#### [Data for this exercise]

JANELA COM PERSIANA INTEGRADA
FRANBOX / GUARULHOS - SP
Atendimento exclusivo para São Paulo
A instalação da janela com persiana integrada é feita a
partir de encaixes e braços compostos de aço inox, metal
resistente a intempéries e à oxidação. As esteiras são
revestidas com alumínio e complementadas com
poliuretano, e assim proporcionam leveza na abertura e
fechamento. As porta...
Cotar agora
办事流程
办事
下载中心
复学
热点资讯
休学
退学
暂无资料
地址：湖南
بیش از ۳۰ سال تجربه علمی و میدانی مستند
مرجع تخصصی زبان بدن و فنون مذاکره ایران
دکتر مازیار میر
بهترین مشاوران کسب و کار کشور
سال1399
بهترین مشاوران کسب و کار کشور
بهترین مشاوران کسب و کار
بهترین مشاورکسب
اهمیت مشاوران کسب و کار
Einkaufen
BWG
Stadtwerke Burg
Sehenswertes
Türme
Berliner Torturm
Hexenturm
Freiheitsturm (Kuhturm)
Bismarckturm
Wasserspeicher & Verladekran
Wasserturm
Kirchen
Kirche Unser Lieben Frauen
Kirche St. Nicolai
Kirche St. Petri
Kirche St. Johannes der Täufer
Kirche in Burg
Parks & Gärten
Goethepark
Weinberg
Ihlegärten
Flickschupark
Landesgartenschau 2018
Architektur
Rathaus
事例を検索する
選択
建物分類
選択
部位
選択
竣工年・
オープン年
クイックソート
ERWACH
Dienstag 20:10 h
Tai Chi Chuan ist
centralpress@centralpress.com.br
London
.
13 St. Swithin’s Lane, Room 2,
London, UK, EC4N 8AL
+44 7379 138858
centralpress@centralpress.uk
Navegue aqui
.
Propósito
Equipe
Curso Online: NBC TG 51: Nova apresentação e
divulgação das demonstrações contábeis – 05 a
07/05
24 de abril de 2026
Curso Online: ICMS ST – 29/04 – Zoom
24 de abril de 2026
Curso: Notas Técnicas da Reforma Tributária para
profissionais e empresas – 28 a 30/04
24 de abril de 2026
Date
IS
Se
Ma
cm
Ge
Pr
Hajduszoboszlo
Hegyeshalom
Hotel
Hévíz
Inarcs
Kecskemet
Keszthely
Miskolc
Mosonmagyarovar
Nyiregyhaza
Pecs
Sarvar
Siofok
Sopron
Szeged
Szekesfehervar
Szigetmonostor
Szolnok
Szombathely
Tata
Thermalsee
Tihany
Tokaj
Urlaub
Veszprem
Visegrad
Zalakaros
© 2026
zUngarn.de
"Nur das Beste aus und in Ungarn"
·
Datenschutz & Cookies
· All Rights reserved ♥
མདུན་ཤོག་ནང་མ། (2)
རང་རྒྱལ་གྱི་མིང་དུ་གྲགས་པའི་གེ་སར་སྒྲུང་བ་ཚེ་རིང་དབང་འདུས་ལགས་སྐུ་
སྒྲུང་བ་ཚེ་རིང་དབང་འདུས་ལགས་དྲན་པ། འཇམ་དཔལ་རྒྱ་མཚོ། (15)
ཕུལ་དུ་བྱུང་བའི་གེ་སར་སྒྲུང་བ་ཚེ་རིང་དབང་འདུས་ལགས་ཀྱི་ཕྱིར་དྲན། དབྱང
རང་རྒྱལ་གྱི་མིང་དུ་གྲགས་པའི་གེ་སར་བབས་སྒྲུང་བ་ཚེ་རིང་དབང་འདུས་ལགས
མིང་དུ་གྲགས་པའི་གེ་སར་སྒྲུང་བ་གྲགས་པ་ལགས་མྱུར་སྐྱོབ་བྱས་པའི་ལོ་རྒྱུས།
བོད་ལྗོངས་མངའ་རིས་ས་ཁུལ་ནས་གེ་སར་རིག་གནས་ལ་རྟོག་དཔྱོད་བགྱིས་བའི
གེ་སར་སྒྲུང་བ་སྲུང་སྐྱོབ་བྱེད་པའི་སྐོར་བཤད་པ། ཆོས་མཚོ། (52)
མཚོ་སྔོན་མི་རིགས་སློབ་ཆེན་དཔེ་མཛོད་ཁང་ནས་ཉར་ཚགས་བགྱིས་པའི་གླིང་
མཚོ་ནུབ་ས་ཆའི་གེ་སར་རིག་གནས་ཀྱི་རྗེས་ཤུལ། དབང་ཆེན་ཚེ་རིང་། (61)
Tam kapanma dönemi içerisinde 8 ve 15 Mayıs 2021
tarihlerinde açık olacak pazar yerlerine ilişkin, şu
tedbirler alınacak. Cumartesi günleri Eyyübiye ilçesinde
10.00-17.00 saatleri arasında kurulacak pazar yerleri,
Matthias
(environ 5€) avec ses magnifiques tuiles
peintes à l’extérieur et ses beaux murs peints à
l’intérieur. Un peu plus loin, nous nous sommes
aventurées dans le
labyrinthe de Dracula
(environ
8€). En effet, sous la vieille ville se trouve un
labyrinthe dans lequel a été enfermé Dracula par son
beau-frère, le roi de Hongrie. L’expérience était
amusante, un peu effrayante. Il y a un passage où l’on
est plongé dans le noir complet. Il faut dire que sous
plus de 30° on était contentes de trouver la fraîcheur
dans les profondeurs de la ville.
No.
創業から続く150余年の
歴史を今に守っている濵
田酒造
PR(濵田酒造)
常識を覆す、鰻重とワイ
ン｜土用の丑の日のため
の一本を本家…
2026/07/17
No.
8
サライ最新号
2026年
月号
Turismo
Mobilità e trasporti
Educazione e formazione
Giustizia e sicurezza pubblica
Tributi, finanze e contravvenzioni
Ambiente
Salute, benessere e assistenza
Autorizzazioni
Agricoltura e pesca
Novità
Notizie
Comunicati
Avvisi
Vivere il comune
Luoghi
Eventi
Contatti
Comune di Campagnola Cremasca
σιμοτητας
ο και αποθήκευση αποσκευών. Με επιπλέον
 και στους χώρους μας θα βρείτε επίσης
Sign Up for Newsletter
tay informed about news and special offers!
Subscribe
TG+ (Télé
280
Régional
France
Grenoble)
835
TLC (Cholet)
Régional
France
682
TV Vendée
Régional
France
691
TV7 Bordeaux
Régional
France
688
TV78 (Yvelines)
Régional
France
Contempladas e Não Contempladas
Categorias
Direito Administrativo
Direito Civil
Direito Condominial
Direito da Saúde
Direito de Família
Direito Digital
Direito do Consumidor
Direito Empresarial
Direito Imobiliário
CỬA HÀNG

#### [What to work on]
Every line above from the line with "(environ 5€) avec ses magnifiques tuiles" to the line with "Mobilità e trasporti" is wanted, ends included; write them out exactly and add no other line.

#### [Response to the task]
(environ 5€) avec ses magnifiques tuiles
peintes à l’extérieur et ses beaux murs peints à
l’intérieur. Un peu plus loin, nous nous sommes
aventurées dans le
labyrinthe de Dracula
(environ
8€). En effet, sous la vieille ville se trouve un
labyrinthe dans lequel a été enfermé Dracula par son
beau-frère, le roi de Hongrie. L’expérience était
amusante, un peu effrayante. Il y a un passage où l’on
est plongé dans le noir complet. Il faut dire que sous
plus de 30° on était contentes de trouver la fraîcheur
dans les profondeurs de la ville.
No.
創業から続く150余年の
歴史を今に守っている濵
田酒造
PR(濵田酒造)
常識を覆す、鰻重とワイ
ン｜土用の丑の日のため
の一本を本家…
2026/07/17
No.
8
サライ最新号
2026年
月号
Turismo
Mobilità e trasporti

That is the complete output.